◆ **Work to be completed**:
Report each line of the data below in which "events" appears.

◆ **Material supplied**:
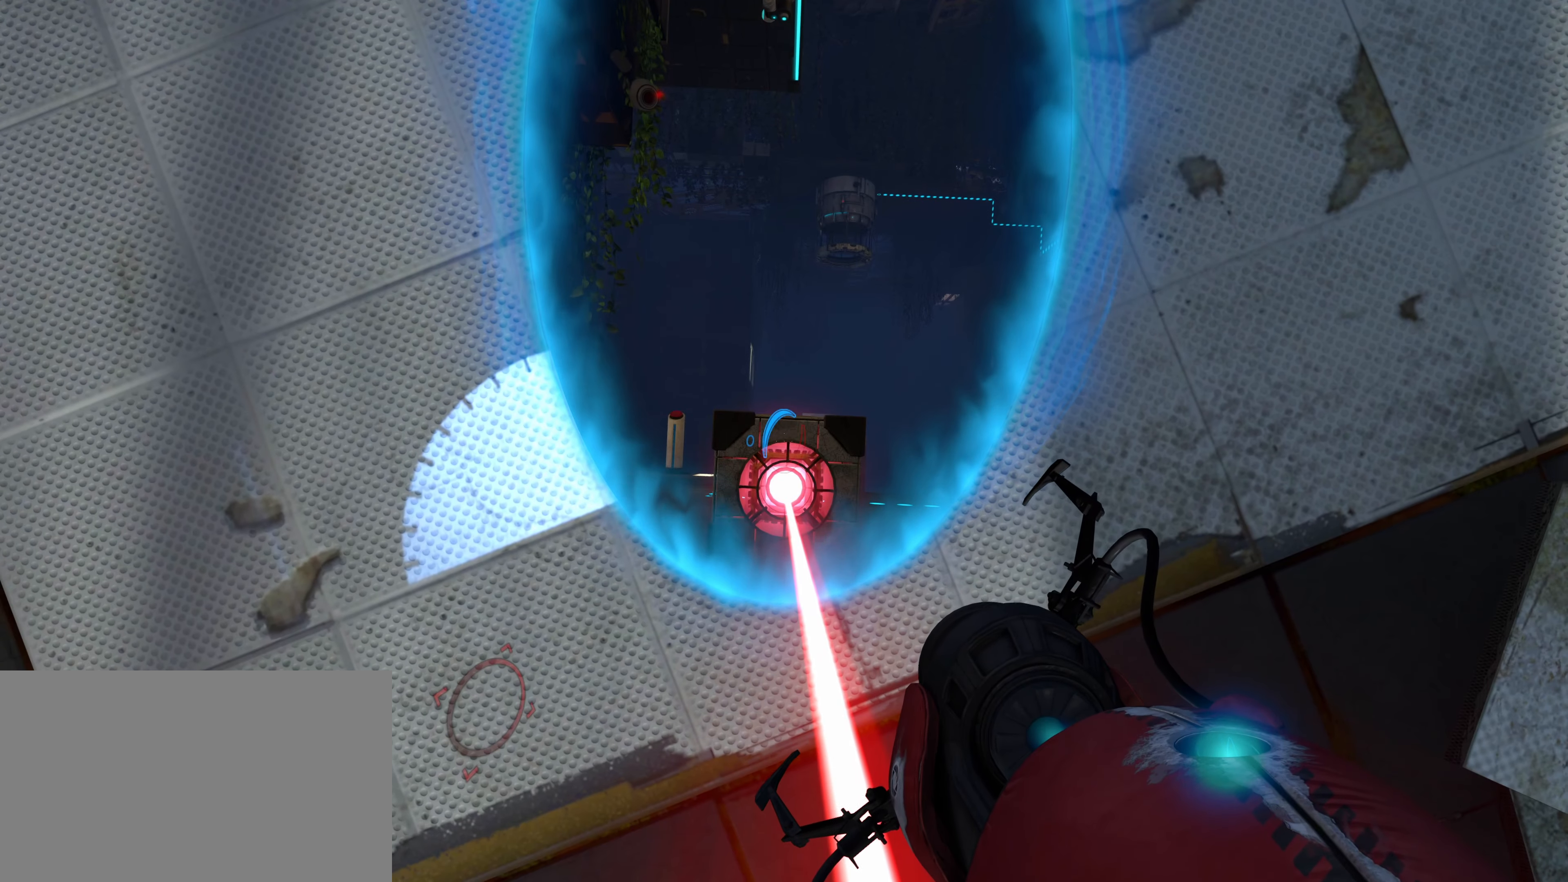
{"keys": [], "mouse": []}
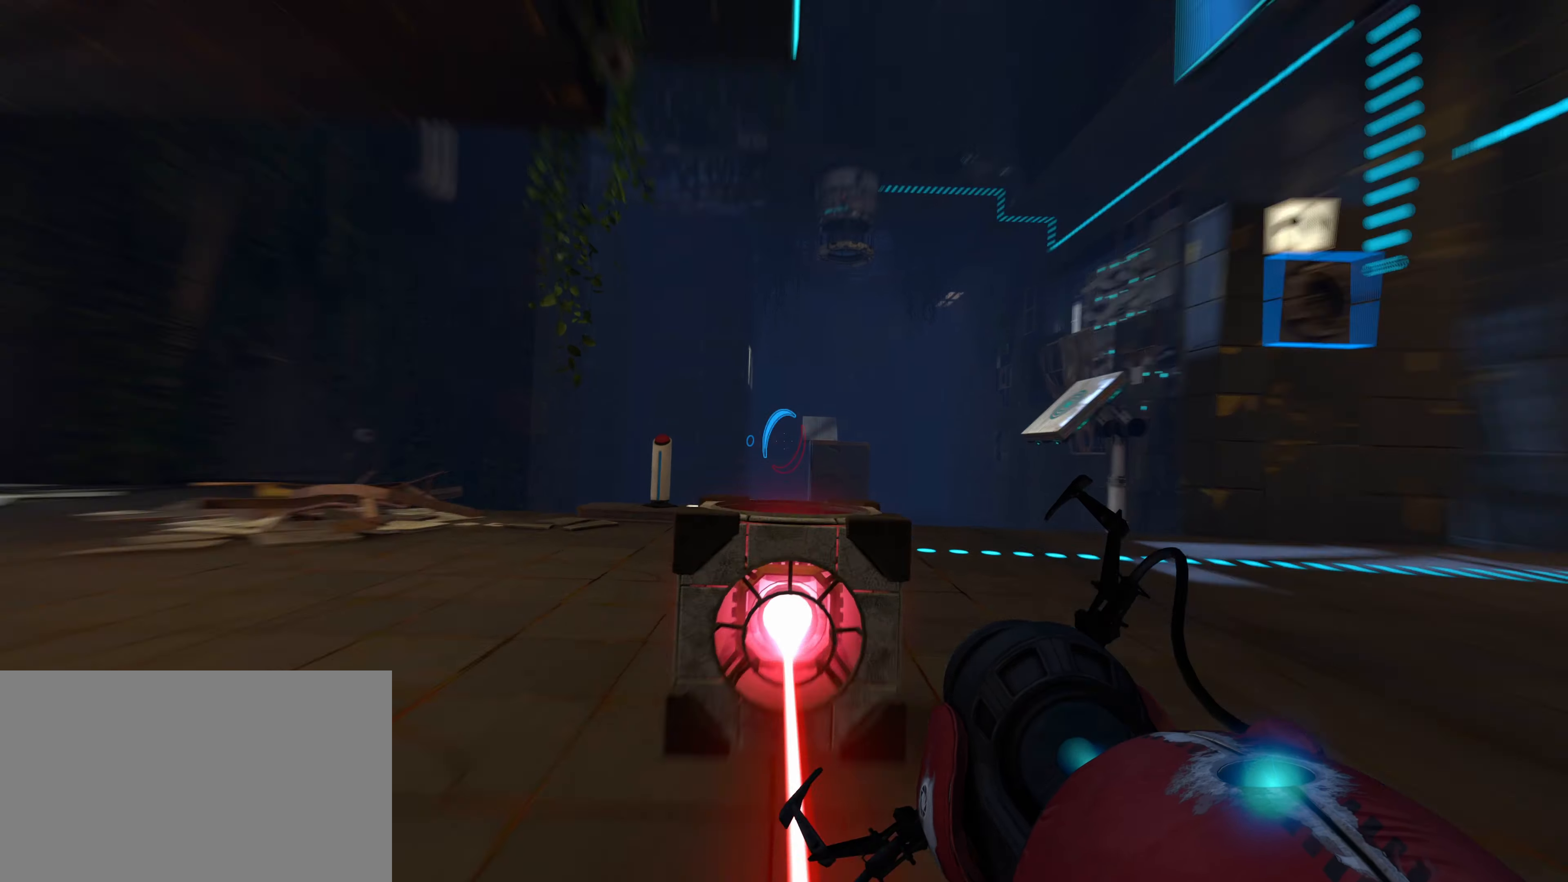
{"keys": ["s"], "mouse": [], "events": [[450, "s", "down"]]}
--
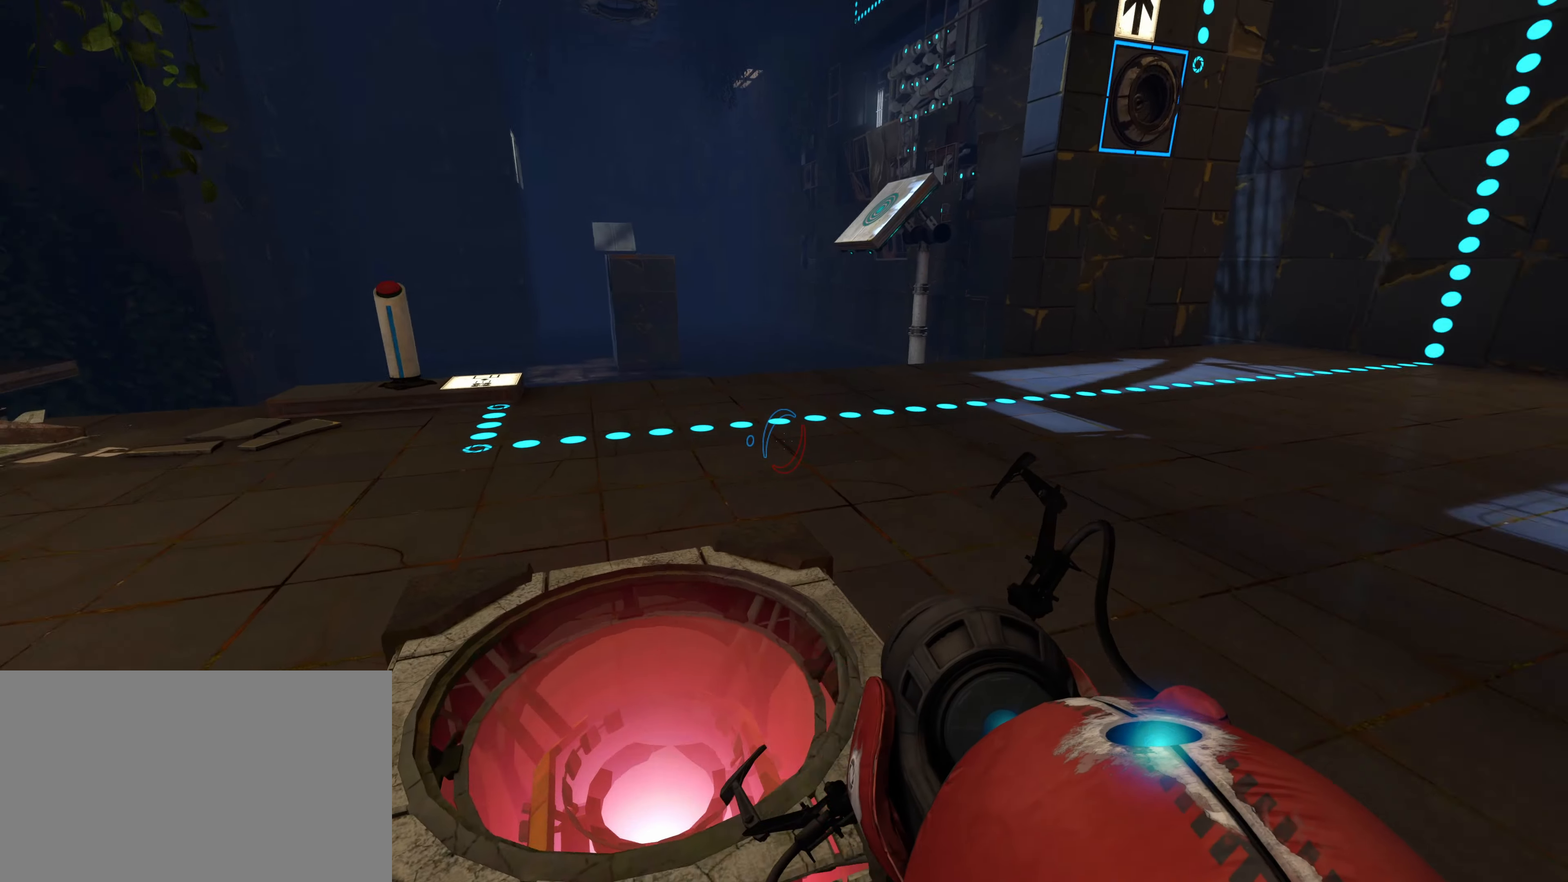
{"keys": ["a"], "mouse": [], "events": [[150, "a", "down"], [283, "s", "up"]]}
* * *
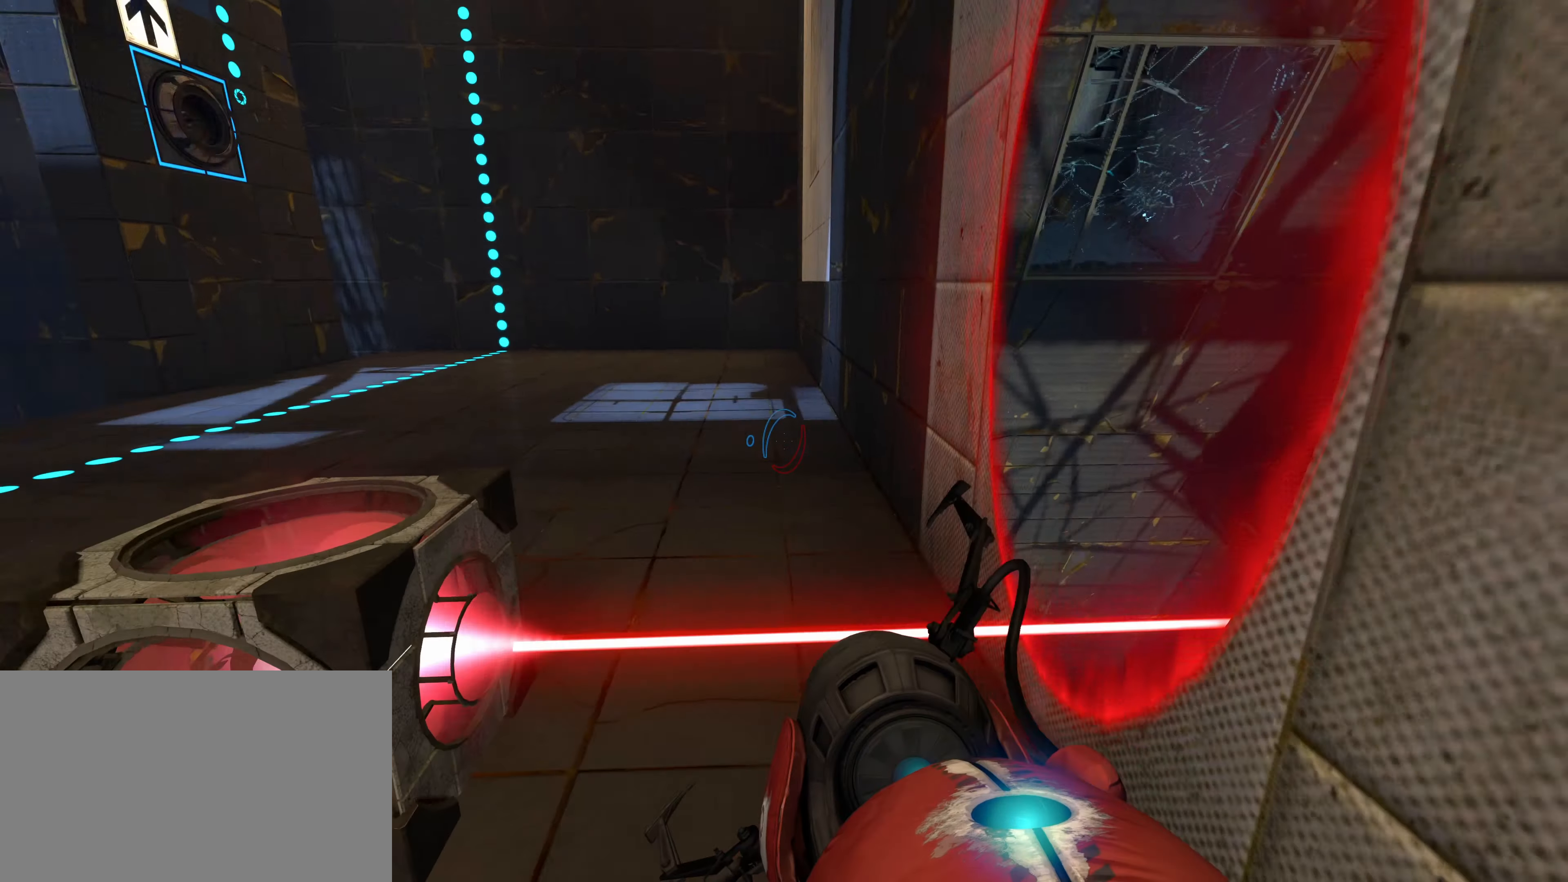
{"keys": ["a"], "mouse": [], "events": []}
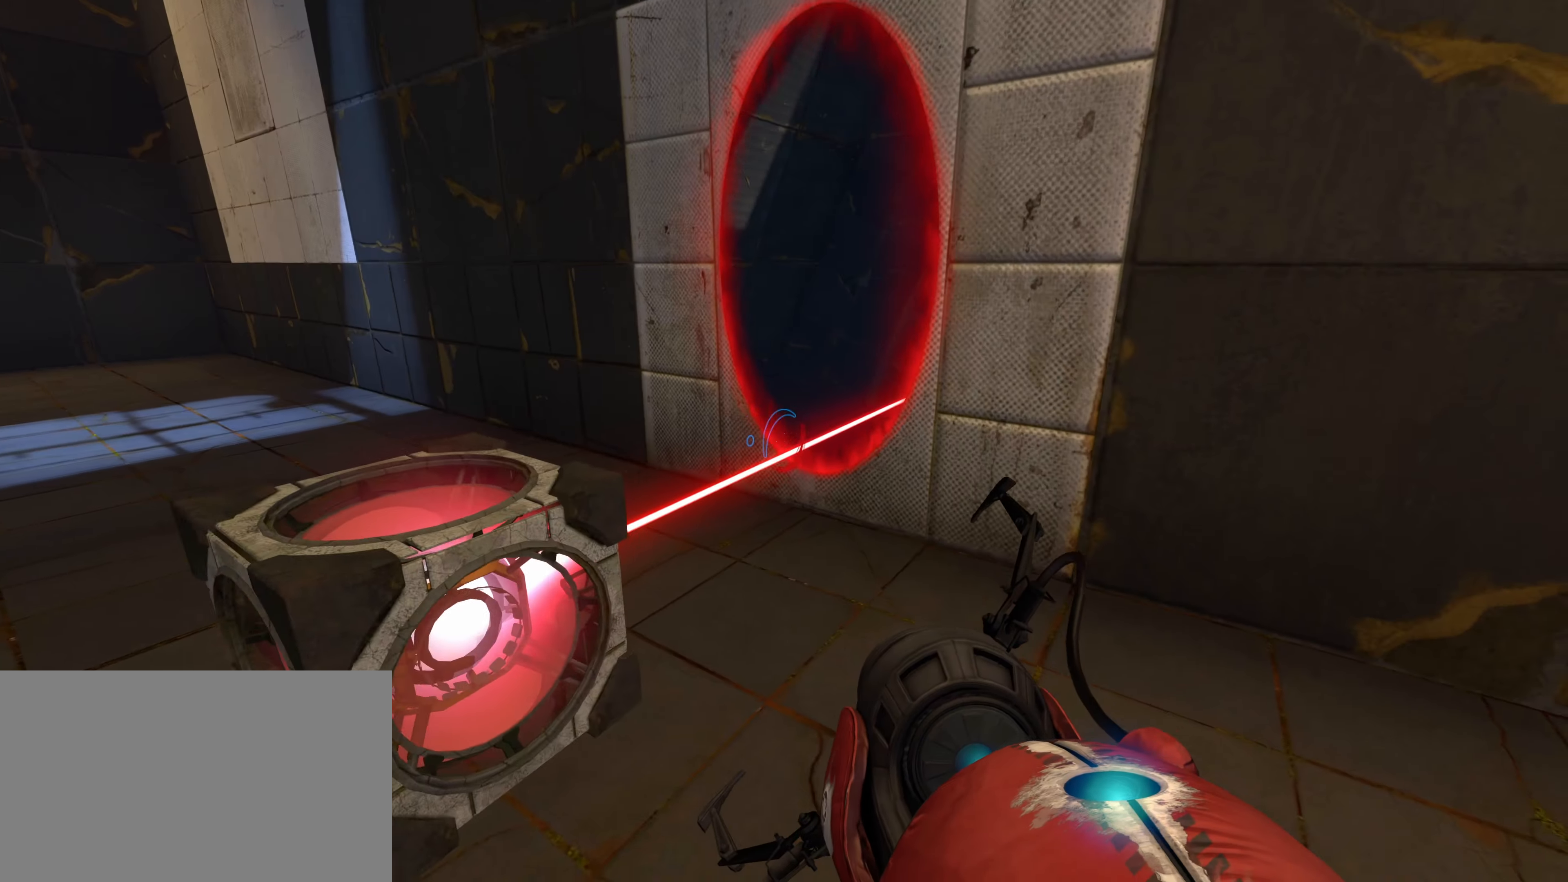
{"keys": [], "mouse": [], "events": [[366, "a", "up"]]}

◆ **Solution for this task**:
{"keys": ["s"], "mouse": [], "events": [[450, "s", "down"]]}
{"keys": ["a"], "mouse": [], "events": [[150, "a", "down"], [283, "s", "up"]]}
{"keys": ["a"], "mouse": [], "events": []}
{"keys": [], "mouse": [], "events": [[366, "a", "up"]]}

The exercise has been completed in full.